A map that shows the 26 countries and territories in the Americas that are reporting active Zika transmission.
Credit: Centers for Disease Control & Prevention
Twenty-six countries and territories in the Americas are reporting active Zika virus transmission.

Other scientists are working to develop a vaccine against the Zika virus. Earlier this month President Barack Obama said he would ask Congress for $1.8 billion to combat Zika at home and abroad. Of those funds, $200 million would be used for vaccine development. The U.S. National Institute of Allergy & Infectious Diseases, Sanofi Pasteur, and NewLink Genetics are among the heavy-hitters in the vaccine field who’ve said they’ll step up to the plate.

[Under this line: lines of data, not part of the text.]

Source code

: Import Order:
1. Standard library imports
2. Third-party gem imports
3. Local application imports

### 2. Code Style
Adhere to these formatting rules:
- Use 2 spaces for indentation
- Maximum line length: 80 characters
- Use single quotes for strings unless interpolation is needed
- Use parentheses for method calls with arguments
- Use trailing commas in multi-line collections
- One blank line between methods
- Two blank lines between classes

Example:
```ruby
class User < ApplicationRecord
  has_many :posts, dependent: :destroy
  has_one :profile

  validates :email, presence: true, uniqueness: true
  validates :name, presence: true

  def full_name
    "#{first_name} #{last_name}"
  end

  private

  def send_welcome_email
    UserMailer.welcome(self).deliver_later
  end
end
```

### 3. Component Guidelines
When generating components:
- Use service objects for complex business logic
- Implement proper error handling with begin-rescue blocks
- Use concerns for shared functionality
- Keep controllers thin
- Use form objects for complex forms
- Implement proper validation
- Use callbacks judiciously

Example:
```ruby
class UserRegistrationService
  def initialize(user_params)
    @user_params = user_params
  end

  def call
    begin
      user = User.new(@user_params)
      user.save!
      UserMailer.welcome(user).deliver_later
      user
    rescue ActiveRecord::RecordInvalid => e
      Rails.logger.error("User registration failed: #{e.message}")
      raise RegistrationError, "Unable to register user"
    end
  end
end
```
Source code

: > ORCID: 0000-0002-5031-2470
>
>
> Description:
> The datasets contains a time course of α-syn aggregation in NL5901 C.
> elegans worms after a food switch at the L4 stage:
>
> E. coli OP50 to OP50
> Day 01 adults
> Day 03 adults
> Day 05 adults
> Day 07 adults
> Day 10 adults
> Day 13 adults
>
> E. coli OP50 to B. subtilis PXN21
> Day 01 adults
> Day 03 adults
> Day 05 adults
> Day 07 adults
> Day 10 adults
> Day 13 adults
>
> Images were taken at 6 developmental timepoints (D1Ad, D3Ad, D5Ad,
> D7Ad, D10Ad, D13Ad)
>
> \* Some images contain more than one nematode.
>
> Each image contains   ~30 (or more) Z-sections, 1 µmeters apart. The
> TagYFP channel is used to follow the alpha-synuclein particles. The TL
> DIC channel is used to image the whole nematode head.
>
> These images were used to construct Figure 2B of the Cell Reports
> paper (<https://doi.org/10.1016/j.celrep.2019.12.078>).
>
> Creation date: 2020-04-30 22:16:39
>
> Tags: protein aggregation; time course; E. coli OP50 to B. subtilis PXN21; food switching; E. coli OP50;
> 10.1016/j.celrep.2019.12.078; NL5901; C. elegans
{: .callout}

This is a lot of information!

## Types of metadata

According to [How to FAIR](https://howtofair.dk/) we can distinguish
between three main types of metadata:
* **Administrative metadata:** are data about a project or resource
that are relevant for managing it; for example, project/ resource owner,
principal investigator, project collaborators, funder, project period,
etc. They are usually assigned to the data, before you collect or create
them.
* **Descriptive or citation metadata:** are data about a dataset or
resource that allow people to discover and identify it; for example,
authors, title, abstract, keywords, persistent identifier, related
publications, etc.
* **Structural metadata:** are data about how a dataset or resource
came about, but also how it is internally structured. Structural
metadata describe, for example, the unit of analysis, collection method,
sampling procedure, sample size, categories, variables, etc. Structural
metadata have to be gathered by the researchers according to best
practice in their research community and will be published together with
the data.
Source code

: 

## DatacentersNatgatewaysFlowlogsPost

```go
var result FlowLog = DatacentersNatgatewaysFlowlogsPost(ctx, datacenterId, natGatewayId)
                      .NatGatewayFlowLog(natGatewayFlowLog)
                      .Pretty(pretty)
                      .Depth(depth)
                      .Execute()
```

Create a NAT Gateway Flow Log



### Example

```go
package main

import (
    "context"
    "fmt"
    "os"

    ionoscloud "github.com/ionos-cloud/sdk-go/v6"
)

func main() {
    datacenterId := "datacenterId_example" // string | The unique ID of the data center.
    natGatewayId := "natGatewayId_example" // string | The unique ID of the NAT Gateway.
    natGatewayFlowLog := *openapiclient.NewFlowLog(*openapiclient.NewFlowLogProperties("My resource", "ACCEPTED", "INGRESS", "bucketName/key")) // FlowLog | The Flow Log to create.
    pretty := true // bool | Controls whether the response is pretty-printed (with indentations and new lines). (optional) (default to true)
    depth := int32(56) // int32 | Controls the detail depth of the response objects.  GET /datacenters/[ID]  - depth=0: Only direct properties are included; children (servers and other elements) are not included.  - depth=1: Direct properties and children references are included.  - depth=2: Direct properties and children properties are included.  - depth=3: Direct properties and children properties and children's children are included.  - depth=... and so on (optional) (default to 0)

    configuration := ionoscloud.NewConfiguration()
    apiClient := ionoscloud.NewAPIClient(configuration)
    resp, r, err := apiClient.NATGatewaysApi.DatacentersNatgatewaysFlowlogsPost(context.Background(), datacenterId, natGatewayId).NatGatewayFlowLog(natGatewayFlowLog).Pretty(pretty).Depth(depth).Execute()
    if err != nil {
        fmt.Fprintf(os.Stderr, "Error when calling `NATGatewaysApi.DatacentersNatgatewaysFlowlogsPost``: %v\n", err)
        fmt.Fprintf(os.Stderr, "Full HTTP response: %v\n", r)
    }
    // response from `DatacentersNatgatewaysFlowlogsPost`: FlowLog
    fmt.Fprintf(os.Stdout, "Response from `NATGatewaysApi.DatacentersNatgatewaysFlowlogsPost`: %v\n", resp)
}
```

Even so, it could take three to five years before a vaccine is ready, experts say. Thomas P. Monath, CSO of NewLink’s infectious disease division, led that firm’s efforts to develop an Ebola vaccine and was CSO at Acambis, where he worked on vaccines for dengue and yellow fever. Monath tells C&EN he thinks a large field trial of 10,000 to 20,000 people across multiple sites will be necessary to determine efficacy once a Zika vaccine is developed. “Only after those trials would you contemplate doing studies in pregnant women,” he says.

Monath also says because so many people who are infected with Zika never show any symptoms, it is more difficult to determine whether the vaccine has actually prevented infections. Still, he thinks a large enough trial should be conclusive.

But some scientists say the emphasis on vaccines is misplaced. “We just don’t know enough about Zika virus right now to run around and vaccinate people,” Bavari says. “Understanding the immunopathology and immunology behind it would be really prudent before starting a full vaccination program.”

Harvard’s Yang says developing a vaccine for every emerging virus is impractical. “Vaccines are, for the most part, specific. You have one virus and you have one vaccine for it,” she explains. “I don’t think we’ll ever have the luxury of enough resources to get a vaccine against every single possible emerging virus or enough time to do it in a reactive way.”

One area that’s not getting as much attention, she says, is development of broadly acting antivirals that could keep a virus in check while the immune system fights it off. Classical antivirals go after a single viral enzyme, but viruses are quick to develop resistance to them. “If people could identify targets that have the potential to be effective against multiple viral pathogens, it could be game-changing,” Yang says.

H. Alex Brown, a Vanderbilt University professor who works on antivirals, agrees. “There are so many viruses out there. We need to be working on a much more broad-spectrum approach to infectious disease,” he says. “If we can develop more tools to combat broad categories of viruses, I think we would be much better off than we are today.”

In the meantime, scientists agree that the research community needs to be more organized if it’s going to have a real shot at combating Zika. Yang thinks the first steps should be figuring out how to get the necessary reagents to the labs that need them and agreeing on standards so they can compare results and learn from each other’s work. “If you actually want to have some sort of impact, we all need to work together,” she says. In an encouraging sign, earlier this month, major scientific institutions and top research journals agreed to share data relevant to Zika virus.

Bavari agrees scientists need to be better at organizing their efforts, but he has doubts about the direction the community is taking. “The outbreak is moving so quickly that I am worried people will jump and we won’t do the correct research,” he says.